Take message to troubled communities, MoBay pastor urges colleagues
Incensed by an apparent lack of appreciation for the negative impact that the upsurge in violent crimes has been having on western Jamaica, a cleric has challenged her ministerial colleagues to take their outreach to the affected communities instead of keeping it in the Church.
"I think all the plans that we have together as leaders and Christians are really good plans. We talk a good talk, but we are talking to the wrong people," said the Reverend Loraine Chisholm, pastor of the Green Heights Assembly of God, which is located in the volatile Green Pond community in St James.

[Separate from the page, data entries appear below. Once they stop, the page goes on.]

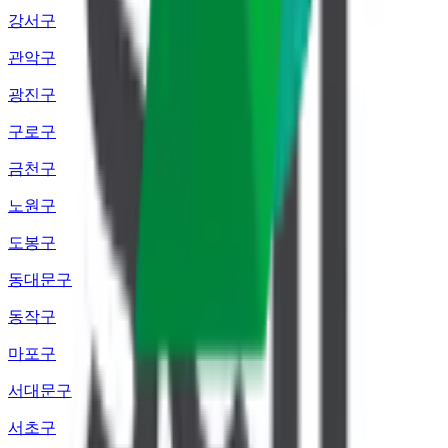
강서구
관악구
광진구
구로구
금천구
노원구
도봉구
동대문구
동작구
마포구
서대문구
서초구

"We need to take these conferences from out of the church, out of the pretty building, out of the air condition," added Chisholm, who was at a press conference last Friday to look at the crime situation in western Jamaica.
According to Chisholm, the people who need the message of the Church to transform their lives are not the ones benefiting from the programmes taking place within the churches.
"The society spends a lot of time doing what we do, in training the people in the church, rather than taking it to the people that really need to be told," said Chisholm. "So, when we have the conferences, we all turn up, all trained again, and told again, and taught again, but the people who really need to be trained and told and taught are in the communities causing mayhem.
"We need to take these conferences into Flanker, where myself and pastor Desmond Breckett (a Flanker-based pastor), have to be dealing with people who are traumatised every day for people who have died," continued Chisholm. "We need to take it to Green Pond, where I have to be dealing with five people who have died in the past week ... . Young men and mothers and those grandmothers, who have been trying to bury them. They don't have money for food, but they have to be thinking of funerals."
Leadership training conference set for Saturday
The Reverend Loraine Chisholm was one of a host of church leaders from western Jamaica and the United States who gathered on the Logos Hope book ship, which is docked in the Montego Bay harbour. The event was staged to announce a conference that the organisers say is to train leaders in family values, titled 'Transforming Communities Through Restoring Family Values'.
The list of speakers included Dr Barry Davidson, family psychologist and CEO of Family Life Ministries; Pastor Marcus D. King of Disciple Central Community Church in Dallas, Texas; Dr Angela Ramlal-Williams, medical doctor and member of Mission of Compassion; and Dr Michael Coombs, founder of National Association for the Family.
The leadership training conference will be held in Montego Bay on Saturday, June 24.